Parmi les causes avancées : les hautes températures de la semaine passée, la fin de l’Euro de football à l’origine de contaminations essentiellement masculines et le succès d’une vaste campagne de vaccination, qui a déjà administré une première dose à 88 % et une seconde à 70,5 % des adultes.

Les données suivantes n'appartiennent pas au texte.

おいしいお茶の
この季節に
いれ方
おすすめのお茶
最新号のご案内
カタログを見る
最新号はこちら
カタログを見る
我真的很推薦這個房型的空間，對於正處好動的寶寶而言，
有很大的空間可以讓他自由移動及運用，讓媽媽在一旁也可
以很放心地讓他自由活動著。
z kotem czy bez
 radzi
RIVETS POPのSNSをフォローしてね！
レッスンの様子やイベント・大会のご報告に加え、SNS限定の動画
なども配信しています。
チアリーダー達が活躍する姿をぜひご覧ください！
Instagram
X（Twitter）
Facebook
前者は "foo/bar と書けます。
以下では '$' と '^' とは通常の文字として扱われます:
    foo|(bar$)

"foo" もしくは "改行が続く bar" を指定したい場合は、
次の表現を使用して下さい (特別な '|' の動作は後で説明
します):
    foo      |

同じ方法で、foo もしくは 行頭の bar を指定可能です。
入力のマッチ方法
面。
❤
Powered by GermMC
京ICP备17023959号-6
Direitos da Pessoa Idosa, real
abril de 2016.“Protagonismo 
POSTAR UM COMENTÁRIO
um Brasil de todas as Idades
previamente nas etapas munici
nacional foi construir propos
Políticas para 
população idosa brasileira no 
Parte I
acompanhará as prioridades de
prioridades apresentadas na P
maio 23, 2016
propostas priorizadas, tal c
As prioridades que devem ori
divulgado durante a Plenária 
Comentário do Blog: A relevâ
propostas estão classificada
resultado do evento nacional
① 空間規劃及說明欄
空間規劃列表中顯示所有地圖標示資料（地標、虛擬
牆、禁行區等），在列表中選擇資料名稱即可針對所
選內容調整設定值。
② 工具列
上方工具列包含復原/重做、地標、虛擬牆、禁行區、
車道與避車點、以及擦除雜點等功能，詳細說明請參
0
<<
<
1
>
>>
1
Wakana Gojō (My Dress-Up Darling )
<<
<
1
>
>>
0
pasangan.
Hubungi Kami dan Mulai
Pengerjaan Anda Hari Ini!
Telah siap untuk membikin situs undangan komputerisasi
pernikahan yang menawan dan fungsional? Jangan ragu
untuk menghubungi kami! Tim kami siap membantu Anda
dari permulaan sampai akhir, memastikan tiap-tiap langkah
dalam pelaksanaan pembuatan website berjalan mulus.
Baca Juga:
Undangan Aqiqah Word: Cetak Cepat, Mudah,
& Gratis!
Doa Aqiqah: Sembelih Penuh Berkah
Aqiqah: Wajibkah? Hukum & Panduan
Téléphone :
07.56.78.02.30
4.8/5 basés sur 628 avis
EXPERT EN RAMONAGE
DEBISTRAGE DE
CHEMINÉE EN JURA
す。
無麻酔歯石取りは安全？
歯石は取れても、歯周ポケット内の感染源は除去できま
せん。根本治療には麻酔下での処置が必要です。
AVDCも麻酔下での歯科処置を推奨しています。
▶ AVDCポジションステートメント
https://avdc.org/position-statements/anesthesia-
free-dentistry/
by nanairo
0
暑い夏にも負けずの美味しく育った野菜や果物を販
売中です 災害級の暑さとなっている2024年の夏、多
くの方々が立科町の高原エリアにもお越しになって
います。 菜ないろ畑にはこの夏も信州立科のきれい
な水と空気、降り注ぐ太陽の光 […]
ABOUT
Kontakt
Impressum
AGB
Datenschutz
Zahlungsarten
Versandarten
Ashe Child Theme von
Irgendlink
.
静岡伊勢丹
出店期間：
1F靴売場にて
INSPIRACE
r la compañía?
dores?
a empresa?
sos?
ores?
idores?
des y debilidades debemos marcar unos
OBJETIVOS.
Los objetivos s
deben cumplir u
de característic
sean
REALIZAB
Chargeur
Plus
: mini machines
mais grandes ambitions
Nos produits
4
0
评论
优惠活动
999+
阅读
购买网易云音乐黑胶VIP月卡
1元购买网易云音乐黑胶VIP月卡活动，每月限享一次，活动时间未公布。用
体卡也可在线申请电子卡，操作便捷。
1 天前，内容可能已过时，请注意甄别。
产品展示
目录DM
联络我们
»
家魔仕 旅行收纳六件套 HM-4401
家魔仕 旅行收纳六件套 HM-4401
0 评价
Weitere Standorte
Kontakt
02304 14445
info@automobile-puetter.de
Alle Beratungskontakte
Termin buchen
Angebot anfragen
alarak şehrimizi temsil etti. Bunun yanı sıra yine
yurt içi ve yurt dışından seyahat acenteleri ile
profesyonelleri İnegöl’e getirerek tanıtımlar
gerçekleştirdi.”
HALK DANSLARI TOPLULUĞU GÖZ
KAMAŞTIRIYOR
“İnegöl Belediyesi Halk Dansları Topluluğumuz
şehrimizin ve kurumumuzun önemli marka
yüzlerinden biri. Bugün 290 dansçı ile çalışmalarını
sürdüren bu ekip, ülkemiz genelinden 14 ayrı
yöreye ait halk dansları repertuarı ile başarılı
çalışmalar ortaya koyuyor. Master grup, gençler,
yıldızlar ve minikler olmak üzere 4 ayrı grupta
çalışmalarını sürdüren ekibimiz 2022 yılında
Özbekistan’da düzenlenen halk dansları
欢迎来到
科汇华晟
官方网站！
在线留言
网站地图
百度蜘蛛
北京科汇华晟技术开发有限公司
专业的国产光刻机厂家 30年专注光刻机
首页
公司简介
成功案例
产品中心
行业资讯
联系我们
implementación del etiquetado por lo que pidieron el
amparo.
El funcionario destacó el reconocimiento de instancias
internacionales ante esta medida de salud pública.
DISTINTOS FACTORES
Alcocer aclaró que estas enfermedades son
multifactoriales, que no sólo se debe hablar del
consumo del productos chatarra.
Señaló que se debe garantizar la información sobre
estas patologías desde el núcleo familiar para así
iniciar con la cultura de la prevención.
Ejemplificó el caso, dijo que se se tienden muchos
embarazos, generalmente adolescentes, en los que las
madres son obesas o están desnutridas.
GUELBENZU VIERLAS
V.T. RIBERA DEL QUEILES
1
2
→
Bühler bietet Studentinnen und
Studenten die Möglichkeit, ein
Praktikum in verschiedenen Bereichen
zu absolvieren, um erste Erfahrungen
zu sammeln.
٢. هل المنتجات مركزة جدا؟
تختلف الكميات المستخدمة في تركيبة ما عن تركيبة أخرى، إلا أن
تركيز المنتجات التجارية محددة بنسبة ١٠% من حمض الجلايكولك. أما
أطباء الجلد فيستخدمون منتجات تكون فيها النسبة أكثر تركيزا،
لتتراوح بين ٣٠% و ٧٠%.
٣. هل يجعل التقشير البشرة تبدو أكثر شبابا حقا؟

Faut-il y voir un espoir pour les prochaines semaines en France, où l’institut Pasteur prévoit un pic des hospitalisations pour mi-septembre ? Pour Philippe Amouyel, professeur de santé publique à l’Université de Lille, interrogé par Europe 1, la comparaison ne tient pas : « L’épidémie n’a pas démarré au même moment dans tous les pays. Si vous prenez l’exemple de certains pays comme le Royaume-Uni ou l’Espagne, ce sont des pays qui ont commencé près d’un mois et demi avant nous le développement de leur épidémie à partir du variant Delta », explique-t-il. « Plusieurs scénarios sont possibles à ce stade : la fin de cette vague estivale, un répit transitoire avant une résurgence à la fin de l’été, ou le maintien d’un plateau élevé comme durant l’hiver », avertit Antoine Flahault, épidémiologiste et directeur de l’Institut de santé globale à la faculté de médecine de l’université de Genève.

D’autant plus que, si la tendance s’améliore du point de vue des contaminations au Royaume-Uni, la situation continue de se dégrader du côté des hospitalisations et des décès, avec 131 morts annoncés mardi, soit le chiffre le plus élevé depuis mars.